A coroner has strongly criticised the Capital & Coast District Health Board for its inadequate treatment of a man who killed himself after being discharged from Wellington Hospital.
In a rare step Coroner Garry Evans relaxed restrictions around reporting of suicides in order that the public should confidence in the public health system and treatment of mental health problems.
Bryan John Eastwood, a 39-year-old father, was battling a severe drinking problem and had just separated from his wife when he died on March 15 last year.
Coroner Evans heard that about a month earlier he was arrested for driving drunk and resigned from his job as a result.
Two days later he went to his GP feeling "anxious and miserable" and was given anti-depressants and medication to help him with sleeping and alcohol withdrawal.
On March 13, Mr Eastwood went to Wellington Hospital's emergency department after overdosing on clonazepam and drinking up to 23 units of alcohol.
A risk assessment noted a number of concerning features including alcohol abuse, social isolation, the break-up of a significant relationship, the loss of his job and recent criminal proceedings.
Nonetheless, he was assessed as not wanting to die and, rather, the overdose was considered an attempt to get his wife's attention.
A nurse unsuccessfully tried to contact the on-duty registrar, but Coroner Evans said the telephonist may have been calling the wrong doctor.
The registrar was required to be contacted in such cases but Mr Eastwood was discharged anyway.

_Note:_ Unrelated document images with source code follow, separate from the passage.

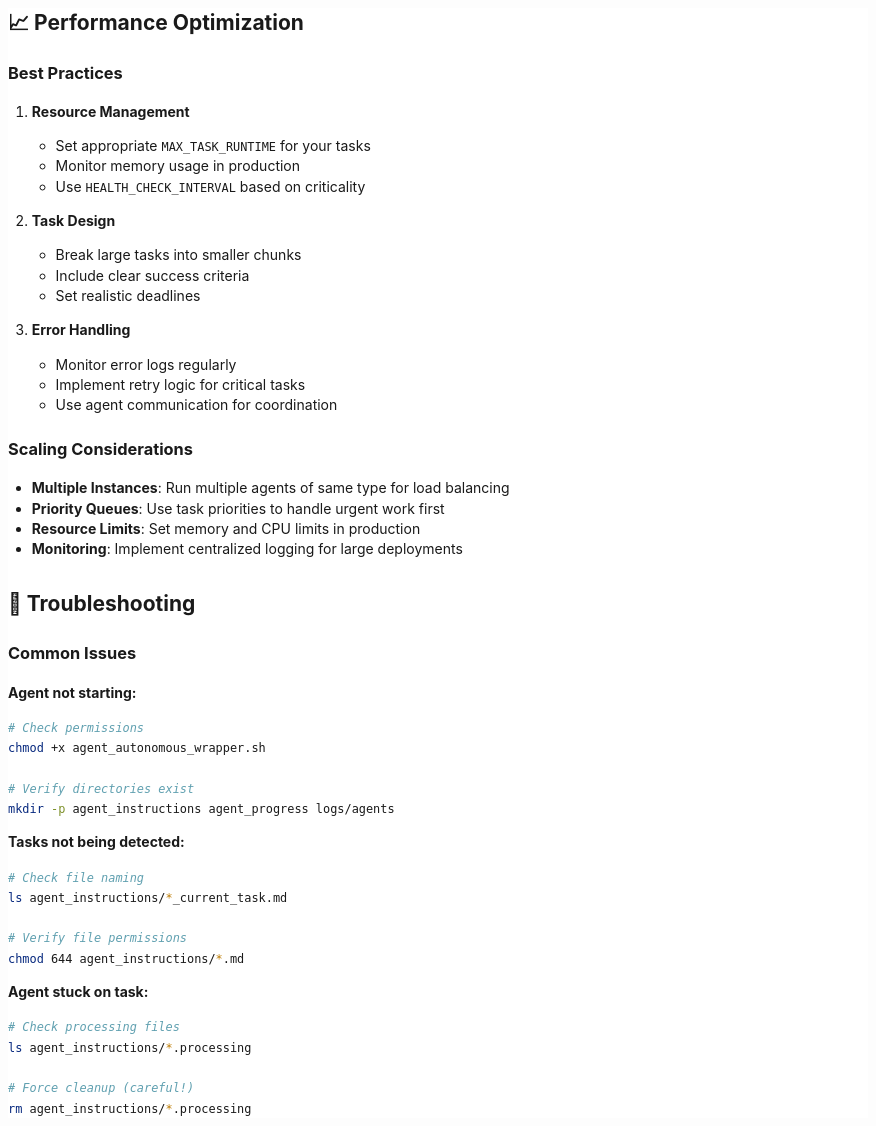 ## 📈 Performance Optimization

### Best Practices

1. **Resource Management**
   - Set appropriate `MAX_TASK_RUNTIME` for your tasks
   - Monitor memory usage in production
   - Use `HEALTH_CHECK_INTERVAL` based on criticality

2. **Task Design**
   - Break large tasks into smaller chunks
   - Include clear success criteria
   - Set realistic deadlines

3. **Error Handling**
   - Monitor error logs regularly
   - Implement retry logic for critical tasks
   - Use agent communication for coordination

### Scaling Considerations

- **Multiple Instances**: Run multiple agents of same type for load balancing
- **Priority Queues**: Use task priorities to handle urgent work first
- **Resource Limits**: Set memory and CPU limits in production
- **Monitoring**: Implement centralized logging for large deployments

## 🐛 Troubleshooting

### Common Issues

**Agent not starting:**
```bash
# Check permissions
chmod +x agent_autonomous_wrapper.sh

# Verify directories exist
mkdir -p agent_instructions agent_progress logs/agents
```

**Tasks not being detected:**
```bash
# Check file naming
ls agent_instructions/*_current_task.md

# Verify file permissions
chmod 644 agent_instructions/*.md
```

**Agent stuck on task:**
```bash
# Check processing files
ls agent_instructions/*.processing

# Force cleanup (careful!)
rm agent_instructions/*.processing
```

Nurses involved in the case commented that there was considerable pressure to discharge clients within six hours due to the hospital's "six-hour rule".
Several unsuccessful attempts were made to contact Mr Eastwood after he was discharged but he was found dead by his wife and father at his one-bedroom Khandallah flat.
Mr Eastwood's GP was not notified by the DHB until after his death.
Coroner Evans said he should not have been discharged until he was seen by the on-duty registrar and the DHB should have considered admitting him to its short-stay unit.
The DHB could not get in touch with Mr Eastwood after he was discharged, but Coroner Evans said they did not try hard enough and no attempt was made to contact his GP, wife or anyone else concerning his welfare.
Mr Eastwood's death prompted a DHB review. It resulted in several recommendations including a review of mental health assessment guidelines in the emergency department, and a recommendation that the short-stay unit be considered for intoxicated patients. These recommendations were endorsed by Coroner Evans.
The review team noted that Mr Eastwood's GP had been faxed when he was discharged but considered that a verbal handover should have occurred.
Alison Masters, the DHB's clinical director of mental health, addictions and intellectual disability directorate, said in a statement that since the incident a revised crisis assessment treatment team manual had been developed.
"This includes updates on developing written plans for suicidal patients presenting to the emergency department, as well as clear directions on communications with GPs following an incident."
The manual also clearly stated that the DHB's target of shorter stays in the ED should never override safe clinical decision making and actions.
The night time registrar handover process had also been been updated to ensure an alternative contact was in place if the registrar could not be reached, Dr Masters said..
The Ministry of Health Declined to comment, a spokesman saying it was a matter for the DHB.
Media are generally prohibited from reporting coroners' findings on suicides, but in this case Coroner Evans said making the case public would promote public safety.
"Where they [sic] may be inadequacies or deficiencies in the delivery of those services, it is desirable that the public should know that the reasons for such inadequacies or deficiencies have been inquired into and that steps have been taken with a view to ensuring they do not occur again."